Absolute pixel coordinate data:

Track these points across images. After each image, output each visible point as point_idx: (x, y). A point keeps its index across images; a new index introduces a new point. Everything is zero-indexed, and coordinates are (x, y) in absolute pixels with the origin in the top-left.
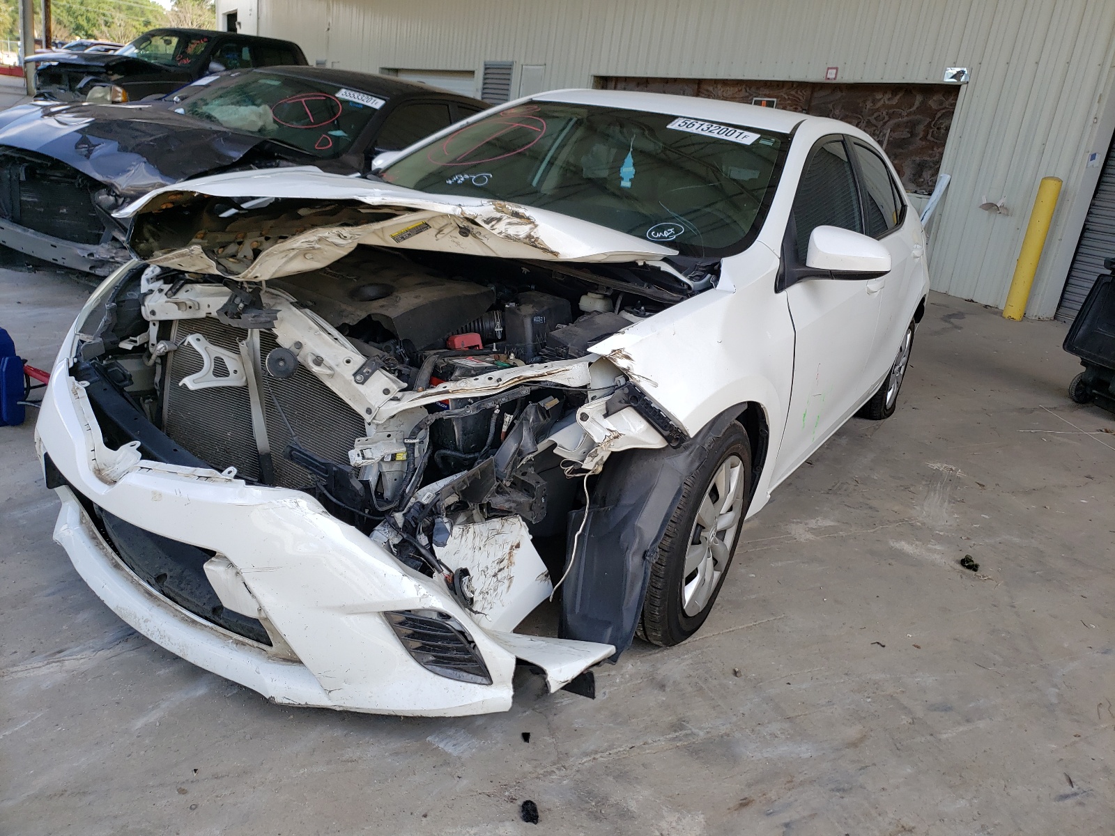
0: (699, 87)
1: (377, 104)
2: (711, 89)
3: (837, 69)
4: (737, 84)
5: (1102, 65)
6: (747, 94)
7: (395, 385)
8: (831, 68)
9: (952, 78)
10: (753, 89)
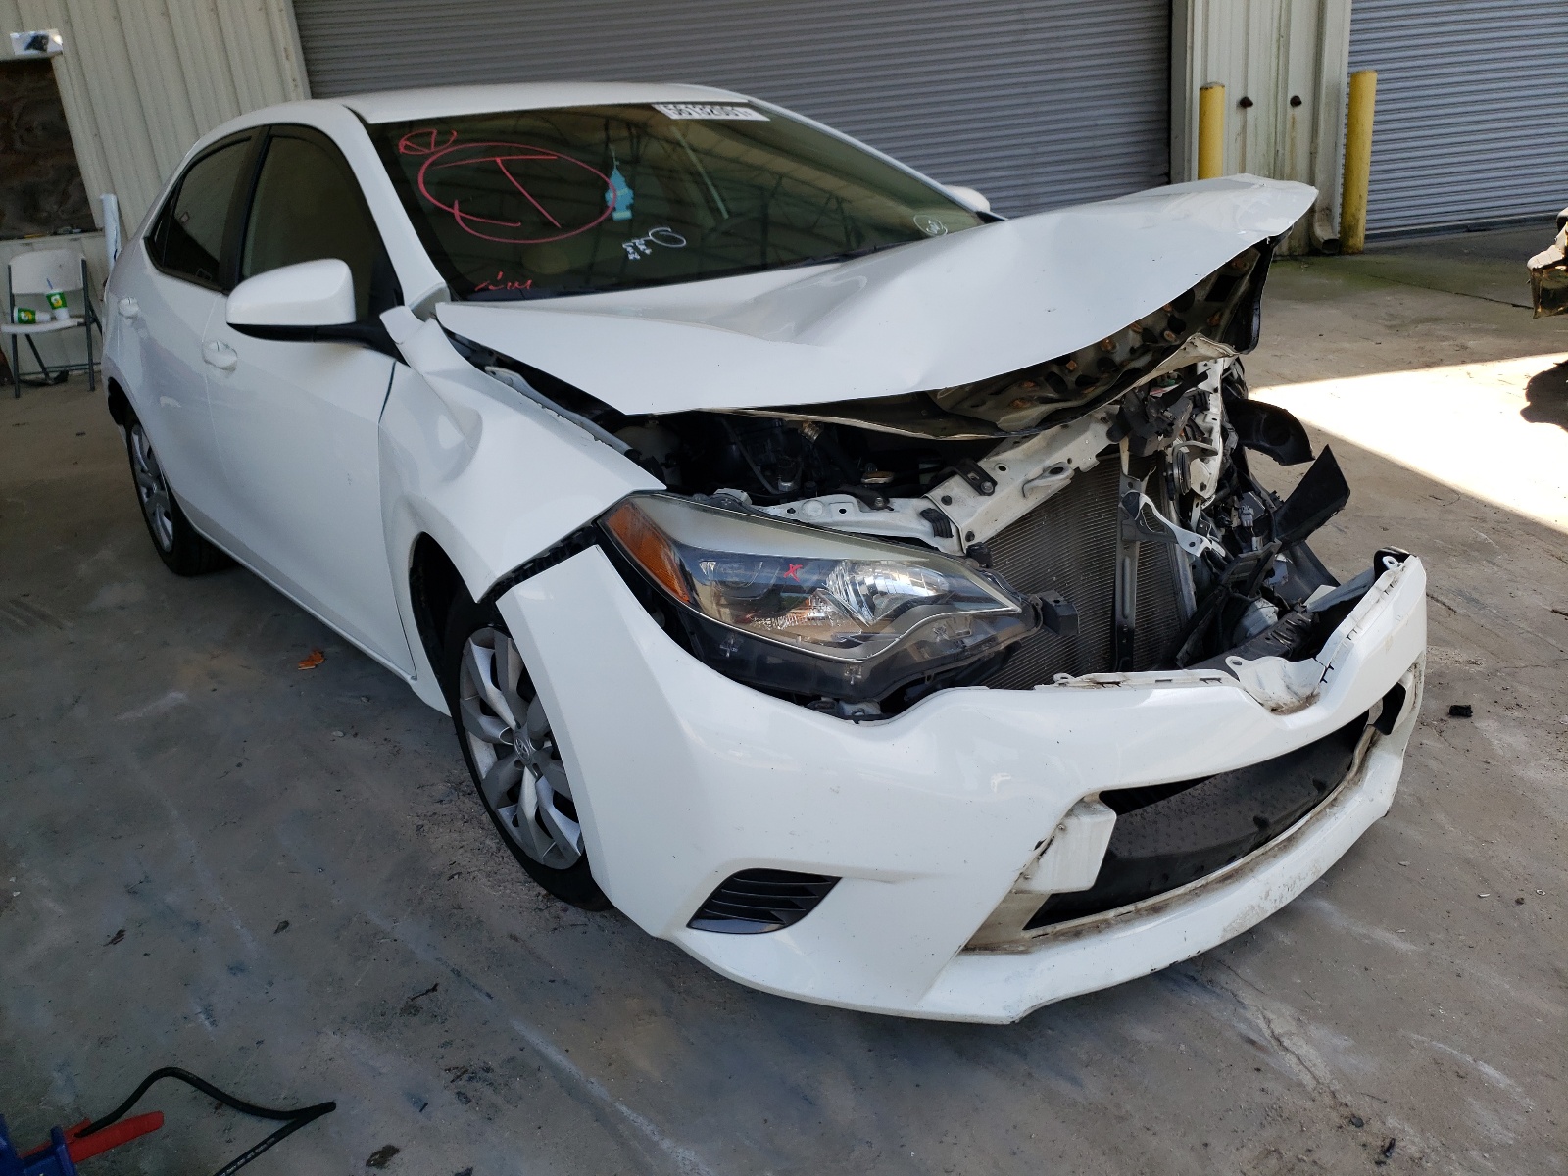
9: (29, 49)
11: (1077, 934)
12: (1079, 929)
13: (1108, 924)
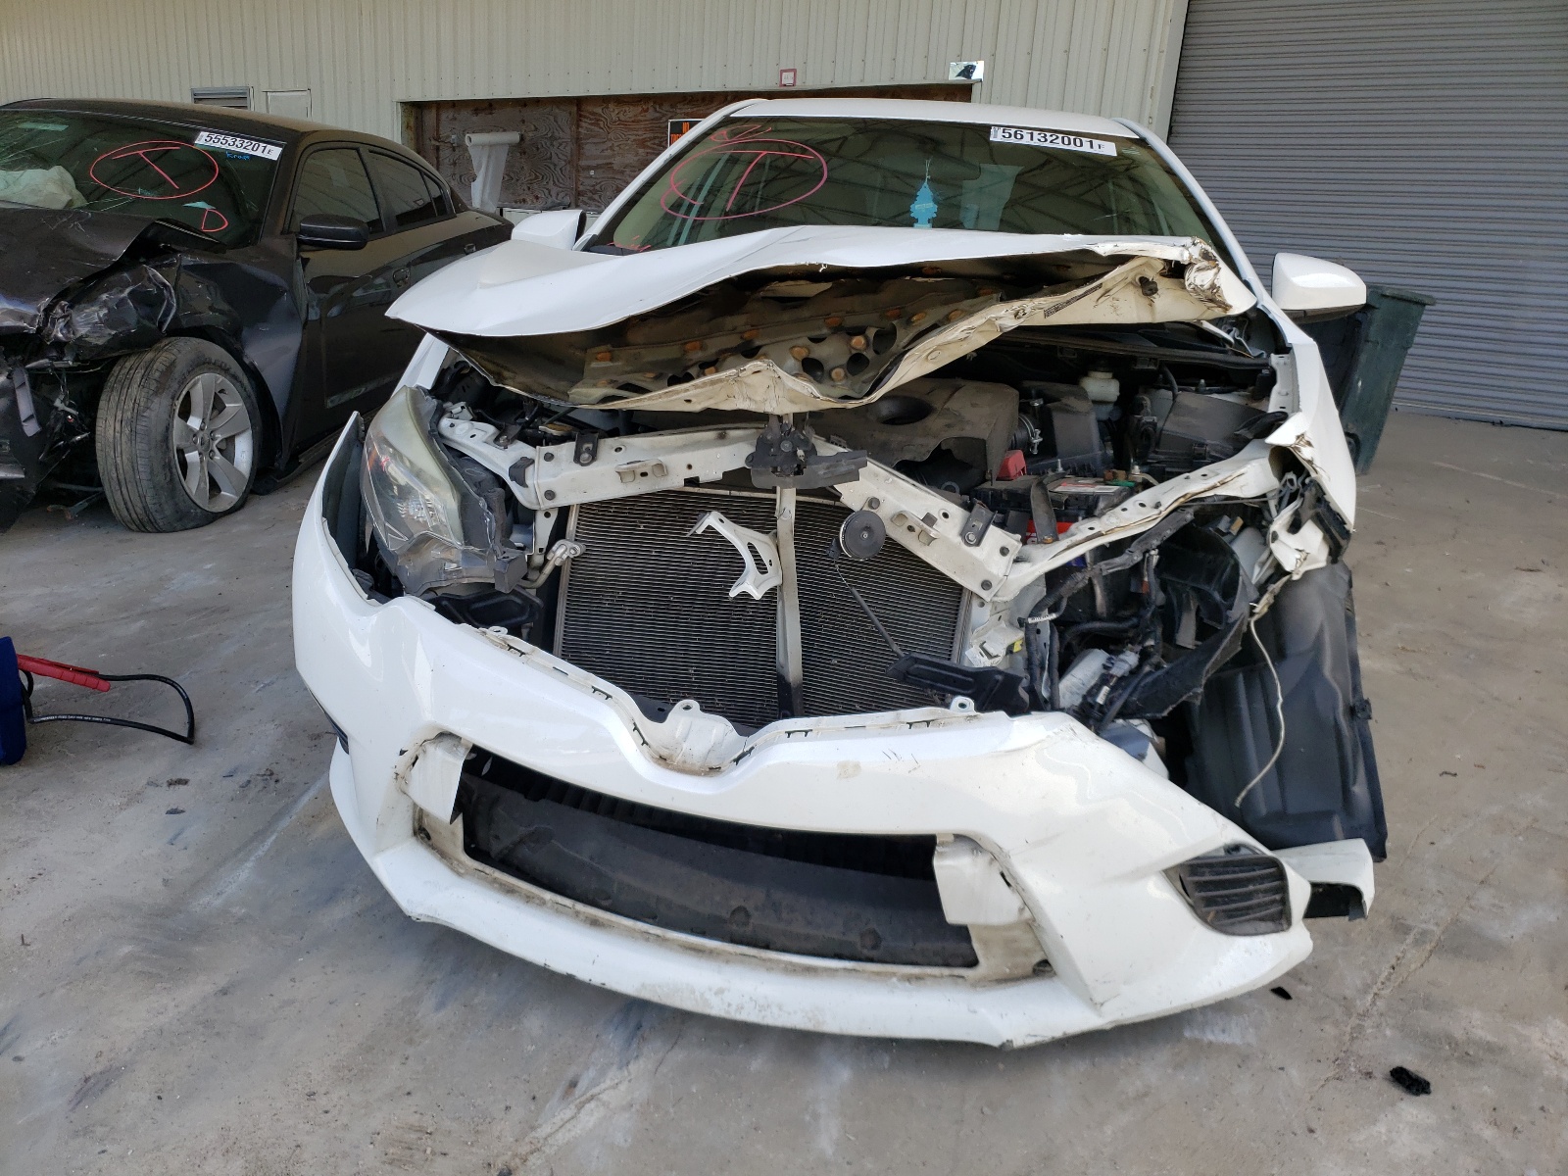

Instructions for the task: Copy every one of the entries above line for line, without changing anything, and leave the pictures out of your answer.

Response to this task:
Track these points across images. After each image, output each visible point as point_idx: (x, y). A point keeps its index across images; a new index introduces a new point. Everything is zero-indexed, and coordinates are (x, y) in absolute pixels with the origin in the top-left.
0: (699, 87)
1: (377, 104)
2: (711, 89)
3: (837, 69)
4: (737, 84)
5: (1102, 65)
6: (747, 94)
7: (395, 385)
8: (831, 68)
9: (952, 78)
10: (753, 89)
9: (29, 49)
11: (1077, 934)
12: (1079, 929)
13: (1108, 924)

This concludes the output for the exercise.